Ему стало скучно. Так скучно, хоть убегай с елки. Оказалось, она нужна ему, эта говорунья. Может, завтра выяснится, что это самая обыкновенная девчонка, вовсе не веселая и не красивая. Однако он уже почувствовал в ней родственную душу и понял, что готов подружиться с нею. Но даже если не подружится, даже если никогда не узнает, кто водил его за нос весь новогодний вечер, все равно сегодня она нужна ему, «очень симпатичная лисичка».
Он пошел искать ее и наткнулся на Кешку, который успел потерять где-то свой хобот, одни слоновьи уши-лопухи торчали.
– Не видал лисичку?
– Балда! Здесь столько лисичек – легче иголку в стоге сена найти. Айда лучше чай пить.
После чая Кешка заманил его на конкурс чтецов. Какая-то сова читала стихи на английском языке. Среди членов жюри стояла англичанка Александра Степановна, уже без маски. Они пошли дальше, Цырен то и дело вертел головой по сторонам, присматривался к встречным лисичкам, но ни одна не обратила на него внимания. Зато Дед Мороз без лишних разговоров сгреб друзей и включил в свою команду по перетягиванию каната. Их команда называлась «медведи», и все-таки они проиграли «зайцам» со счетом два-три. В итоге Цырен так взмок, что пришлось снять шапку.
И тут снова появилась лисичка. Она стояла в сторонке совсем одна и, кажется, изо всех сил скучала.
– Ну, развеселился, Буратино? Это я тебе свое веселье передала. Себе ни капельки не оставила.
Голос у нее был грустный. Она поежилась и запрятала руки поглубже в карманы.
– Да ты замерзла! Пойдем погреемся у костра.

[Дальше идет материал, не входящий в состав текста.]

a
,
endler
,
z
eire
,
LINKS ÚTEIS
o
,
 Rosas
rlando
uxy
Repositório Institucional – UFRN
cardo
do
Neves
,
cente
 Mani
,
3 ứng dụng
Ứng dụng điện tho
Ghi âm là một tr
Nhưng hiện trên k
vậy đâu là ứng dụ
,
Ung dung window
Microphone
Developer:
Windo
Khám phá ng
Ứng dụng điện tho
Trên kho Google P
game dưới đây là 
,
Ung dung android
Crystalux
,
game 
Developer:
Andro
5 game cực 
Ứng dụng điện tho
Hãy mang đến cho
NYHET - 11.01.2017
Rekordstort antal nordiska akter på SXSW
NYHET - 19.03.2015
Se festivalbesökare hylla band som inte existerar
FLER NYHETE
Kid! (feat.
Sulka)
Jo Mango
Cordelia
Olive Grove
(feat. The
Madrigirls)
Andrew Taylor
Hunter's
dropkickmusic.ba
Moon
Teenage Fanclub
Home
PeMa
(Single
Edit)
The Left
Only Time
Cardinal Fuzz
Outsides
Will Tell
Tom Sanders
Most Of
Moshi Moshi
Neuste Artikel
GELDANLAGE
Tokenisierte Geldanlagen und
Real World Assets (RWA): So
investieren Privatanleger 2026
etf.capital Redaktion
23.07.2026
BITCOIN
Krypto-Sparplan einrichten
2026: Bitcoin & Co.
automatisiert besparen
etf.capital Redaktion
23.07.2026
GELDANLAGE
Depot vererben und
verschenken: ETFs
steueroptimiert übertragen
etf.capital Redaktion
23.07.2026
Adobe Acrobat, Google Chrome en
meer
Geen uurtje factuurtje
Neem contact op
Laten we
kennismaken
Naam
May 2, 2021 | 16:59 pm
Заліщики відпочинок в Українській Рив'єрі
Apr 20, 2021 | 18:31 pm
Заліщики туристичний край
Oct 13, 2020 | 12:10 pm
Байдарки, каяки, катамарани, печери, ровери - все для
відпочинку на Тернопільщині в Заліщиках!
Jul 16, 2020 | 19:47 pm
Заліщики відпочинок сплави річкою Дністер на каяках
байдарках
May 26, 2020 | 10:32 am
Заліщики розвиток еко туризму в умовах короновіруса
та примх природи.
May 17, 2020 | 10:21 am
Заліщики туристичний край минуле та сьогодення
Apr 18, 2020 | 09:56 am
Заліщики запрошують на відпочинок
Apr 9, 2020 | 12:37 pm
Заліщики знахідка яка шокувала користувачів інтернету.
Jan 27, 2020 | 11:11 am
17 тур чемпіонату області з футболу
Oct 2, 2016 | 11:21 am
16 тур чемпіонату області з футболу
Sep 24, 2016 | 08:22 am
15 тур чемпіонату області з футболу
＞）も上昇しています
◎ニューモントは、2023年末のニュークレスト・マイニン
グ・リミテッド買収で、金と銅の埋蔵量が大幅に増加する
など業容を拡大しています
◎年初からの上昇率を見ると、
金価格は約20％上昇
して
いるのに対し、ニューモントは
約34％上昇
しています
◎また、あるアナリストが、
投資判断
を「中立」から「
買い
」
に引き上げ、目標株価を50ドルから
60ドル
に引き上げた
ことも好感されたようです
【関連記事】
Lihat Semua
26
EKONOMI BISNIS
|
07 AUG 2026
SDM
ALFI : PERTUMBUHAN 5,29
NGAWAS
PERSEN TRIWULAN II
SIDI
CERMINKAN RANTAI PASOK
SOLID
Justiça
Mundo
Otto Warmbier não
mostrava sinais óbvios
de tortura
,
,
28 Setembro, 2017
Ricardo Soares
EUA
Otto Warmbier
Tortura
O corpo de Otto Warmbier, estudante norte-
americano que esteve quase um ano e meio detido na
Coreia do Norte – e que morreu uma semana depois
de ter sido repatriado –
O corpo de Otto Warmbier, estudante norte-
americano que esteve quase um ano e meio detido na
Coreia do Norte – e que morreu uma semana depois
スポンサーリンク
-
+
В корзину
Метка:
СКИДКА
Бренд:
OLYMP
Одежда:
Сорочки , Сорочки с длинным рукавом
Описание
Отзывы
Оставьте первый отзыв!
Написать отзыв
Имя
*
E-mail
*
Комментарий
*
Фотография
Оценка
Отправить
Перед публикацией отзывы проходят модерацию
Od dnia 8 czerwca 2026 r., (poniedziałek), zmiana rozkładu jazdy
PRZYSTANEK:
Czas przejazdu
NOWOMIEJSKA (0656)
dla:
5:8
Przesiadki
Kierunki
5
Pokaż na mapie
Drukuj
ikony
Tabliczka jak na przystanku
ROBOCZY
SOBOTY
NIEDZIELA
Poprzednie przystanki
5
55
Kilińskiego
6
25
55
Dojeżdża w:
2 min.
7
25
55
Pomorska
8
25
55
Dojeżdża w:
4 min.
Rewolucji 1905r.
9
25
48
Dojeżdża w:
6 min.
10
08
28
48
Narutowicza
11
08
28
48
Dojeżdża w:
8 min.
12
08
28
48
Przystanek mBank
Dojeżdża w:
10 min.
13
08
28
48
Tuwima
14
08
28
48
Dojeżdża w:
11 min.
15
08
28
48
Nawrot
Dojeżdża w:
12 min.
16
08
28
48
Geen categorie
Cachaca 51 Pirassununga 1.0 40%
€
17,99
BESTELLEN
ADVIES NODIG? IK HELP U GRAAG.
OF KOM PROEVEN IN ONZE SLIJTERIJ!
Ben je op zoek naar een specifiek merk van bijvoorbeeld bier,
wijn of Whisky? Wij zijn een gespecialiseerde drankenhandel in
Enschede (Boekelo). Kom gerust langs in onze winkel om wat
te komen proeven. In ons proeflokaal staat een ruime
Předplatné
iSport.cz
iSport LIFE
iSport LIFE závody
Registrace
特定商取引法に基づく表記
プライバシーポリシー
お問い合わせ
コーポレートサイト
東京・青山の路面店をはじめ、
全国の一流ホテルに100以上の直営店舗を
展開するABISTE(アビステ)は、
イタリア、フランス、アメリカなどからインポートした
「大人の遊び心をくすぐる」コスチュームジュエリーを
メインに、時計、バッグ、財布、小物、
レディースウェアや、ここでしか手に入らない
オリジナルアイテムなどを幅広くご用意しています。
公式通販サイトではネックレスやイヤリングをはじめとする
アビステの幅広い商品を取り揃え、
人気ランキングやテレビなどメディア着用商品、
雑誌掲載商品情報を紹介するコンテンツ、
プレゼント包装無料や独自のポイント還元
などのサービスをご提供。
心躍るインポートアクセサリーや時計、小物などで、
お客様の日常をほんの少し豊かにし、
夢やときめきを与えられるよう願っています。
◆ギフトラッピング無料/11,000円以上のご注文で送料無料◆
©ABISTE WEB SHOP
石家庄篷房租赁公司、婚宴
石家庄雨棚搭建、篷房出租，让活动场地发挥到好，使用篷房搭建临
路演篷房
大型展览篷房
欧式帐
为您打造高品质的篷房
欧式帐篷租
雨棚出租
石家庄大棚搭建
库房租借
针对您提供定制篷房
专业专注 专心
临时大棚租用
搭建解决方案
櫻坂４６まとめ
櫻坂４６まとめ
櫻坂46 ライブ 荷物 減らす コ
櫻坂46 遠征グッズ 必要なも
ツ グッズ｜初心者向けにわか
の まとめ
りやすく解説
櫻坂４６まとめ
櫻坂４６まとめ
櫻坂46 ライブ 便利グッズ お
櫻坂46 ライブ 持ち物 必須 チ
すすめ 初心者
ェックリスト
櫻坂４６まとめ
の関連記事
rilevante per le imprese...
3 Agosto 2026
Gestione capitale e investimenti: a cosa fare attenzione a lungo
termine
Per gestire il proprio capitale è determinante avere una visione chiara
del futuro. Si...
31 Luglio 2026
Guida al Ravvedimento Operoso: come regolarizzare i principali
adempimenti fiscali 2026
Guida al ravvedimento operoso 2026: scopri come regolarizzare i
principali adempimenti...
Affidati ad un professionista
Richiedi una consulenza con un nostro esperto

Они болтали о разных разностях: о контрольных работах и об учителях, о порядках в интернате и о новых фильмах, о фигурном катании и о дельфинах. Выяснилось, что их мнения почти во всем совпадают, Цырену это показалось почти неправдоподобным, он привык спорить, «ершиться», как говорил Кешка, и было очень приятно, когда с тобой соглашаются. Однако еще приятнее оказалось – чего уж он никак не ожидал – соглашаться самому. Но лисичка говорила вещи такие дельные, разбиралась в людях, фильмах и даже в хоккее так тонко, что Цырену оставалось лишь восторгаться новой нечаянной знакомой – и соглашаться во всем.
Они ходили круг за кругом и болтали без умолку. Несколько раз лисичку приглашали танцевать, но она отрицательно качала головой и лишь сильнее прижимала локтем руку Цырена. Порой, отвлекшись на минуту от разговора, не вникая в смысл слов, он слышал только ее голос – и тогда казалось, он знает этот голос давным-давно. Но нет… Было в нем что-то новое, взволнованное и волнующее. Он смотрел на. ее модные сапожки, украшенные пряжками, на ничем не примечательное пальто, на мужскую шапку с опущенными ушами – нет, он их никогда ни на ком не видел. Он попытался задать несколько «хитрых» вопросов, но лисичка была бдительна. Лишь однажды проговорилась, что жаль ей уезжать из Горячих Ключей, а придется – надо учиться дальше. Цырен сделал вывод: восьмиклассница. Но кто именно, так и не догадался, хотя перебрал всех девчонок из восьмого.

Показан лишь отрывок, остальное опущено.